Story at a glance
- A draft of the Supreme Court’s opinion on Dobbs v. Jackson Women’s Health Organization was leaked and appeared to overturn Roe v. Wade.
- In response, leaders across the country are trying to expand and protect abortion rights.
- Illinois, California, New Jersey and Connecticut have each committed to protecting abortion rights.
Some leaders across the country have decided to make their cities and states abortion safe havens in the wake of the Supreme Court’s draft opinion being leaked Monday evening and revealing the court is poised to overturn the 1973 case of Roe v. Wade.
The 67-page opinion, written by Justice Samuel Alito for the Dobbs v. Jackson Women’s Health Organization case, concludes that Roe and the court’s 1992 decision in Planned Parenthood v. Casey have no grounding in the Constitution. Alito even said he viewed Roe as “egregiously wrong.”
The court’s final published opinion is expected within the next two months and if it stays consistent with Alito’s draft, there are 13 states ready to automatically ban abortions upon Roe v. Wade being wholly or partially overturned.
However, there are certain parts of the country that have had the opposite reaction, hoping to expand access to abortion care for more women in their states and for out-of-state patients too.
That includes California, where the Los Angeles County Board of Supervisors is considering voting its support of Senate Bill 1245. That would establish a “reproductive health-care pilot project in the county to support innovated approaches and patient-centered collaborations to safeguard patient access to abortions, regardless of residency,” according to local media there.

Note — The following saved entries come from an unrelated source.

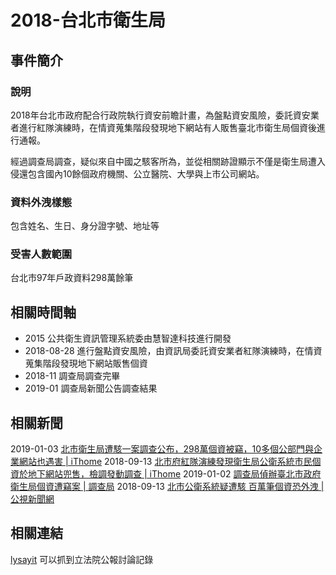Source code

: # 2018-台北市衛生局

## 事件簡介

### 說明

2018年台北市政府配合行政院執行資安前瞻計畫，為盤點資安風險，委託資安業者進行紅隊演練時，在情資蒐集階段發現地下網站有人販售臺北市衛生局個資後進行通報。

經過調查局調查，疑似來自中國之駭客所為，並從相關跡證顯示不僅是衛生局遭入侵還包含國內10餘個政府機關、公立醫院、大學與上市公司網站。

### 資料外洩樣態
包含姓名、生日、身分證字號、地址等

### 受害人數範圍
台北市97年戶政資料298萬餘筆

## 相關時間軸
- 2015 公共衛生資訊管理系統委由慧智達科技進行開發
- 2018-08-28 進行盤點資安風險，由資訊局委託資安業者紅隊演練時，在情資蒐集階段發現地下網站販售個資
- 2018-11 調查局調查完畢
- 2019-01 調查局新聞公告調查結果

## 相關新聞
2019-01-03 [北市衛生局遭駭一案調查公布，298萬個資被竊，10多個公部門與企業網站也遇害 | iThome](https://www.ithome.com.tw/news/127981)
2018-09-13 [北市府紅隊演練發現衛生局公衛系統市民個資於地下網站兜售，檢調發動調查 | iThome](https://www.ithome.com.tw/news/125877)
2019-01-02 [調查局偵辦臺北市政府衛生局個資遭竊案 | 調查局](https://www.mjib.gov.tw/news/Details?Module=1&id=418)
2018-09-13 [北市公衛系統疑遭駭 百萬筆個資恐外洩 | 公視新聞網](https://news.pts.org.tw/article/406373)

## 相關連結

[lysayit](https://g0v.github.io/lysayit) 可以抓到立法院公報討論記錄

That comes on the heels of California Gov. Gavin Newsom (D), who released a statement on Twitter early Tuesday morning that said he would work with state senators to, “enshrine the right to choose in the California constitution.”
Chicago mayor Lori Lightfoot made a similar statement late Monday night, saying on Twitter, “As mayor, I have one message to anyone worried about access to abortion care…Chicago’s doors are open. We unequivocally respect you, and your choices.”
Illinois Gov. JB Pritzker also held a press conference Tuesday morning, addressing the Supreme Court’s leaked opinion, saying “let me be clear, no matter what atrocious opinion the Supreme Court officially rolls out this summer in regards to Roe v. Wade, abortion is safe and legal in Illinois.”
Pritzker also noted that even if Roe v. Wade is overturned, abortions will not stop happening.
“It just means that in half of the states where their governors and legislatures have declared war on reproductive rights, women will be forced into dangerous and sometimes deadly situations.”
New York Gov. Kathy Hochul (D) also signed new legislation on Tuesday that appointed a new member to the state’s Public Health and Health Planning Council that would represent women’s health care providers. The move is meant to add someone with experience in unique health care issues that women face every day and who can inform policy.
“As the fundamental right to abortion is in jeopardy at the Supreme Court, it is more important than ever before that we take steps here in New York to ensure equitable access to women’s reproductive health,” said Hochul in a statement.
As recently as last week the Connecticut Senate gave final legislative approval to a bill that expands abortion rights and care in the state. It would prevent state and local agencies from cooperating in investigations and prosecutions of abortion providers in the state while also preventing an out-of-state patient’s medical records from being disclosed.
New Jersey implemented a similar bill under Gov. Phil Murphy (D), codifying abortion rights in the state’s Freedom of Reproductive Choice Act. It ensures that even if Roe v. Wade were to be overturned, the right to reproductive choice would be protected.
Democrats in Congress have also committed to act on behalf of women’s right to choose, with Senate Majority Leader Charles Schumer (D-N.Y.) announcing Tuesday morning that he will hold a vote on the Senate floor on legislation to codify the right to an abortion.
“A vote on this legislation is not an abstract exercise. This is as urgent and real as it gets. We’ll vote to protect women’s right to choose,” said Schumer.
However, Senate Judiciary Committee Chairman Dick Durbin (D-Ill.) conceded that Democrats do not have the 60 votes in the Senate needed to pass legislation to codify Roe v. Wade. However, Durbin said, “we’re discussing at this point what our next move is. There is discussion about floor action on this basic issue from the Alito opinion and we’re going to make a decision on that shortly.”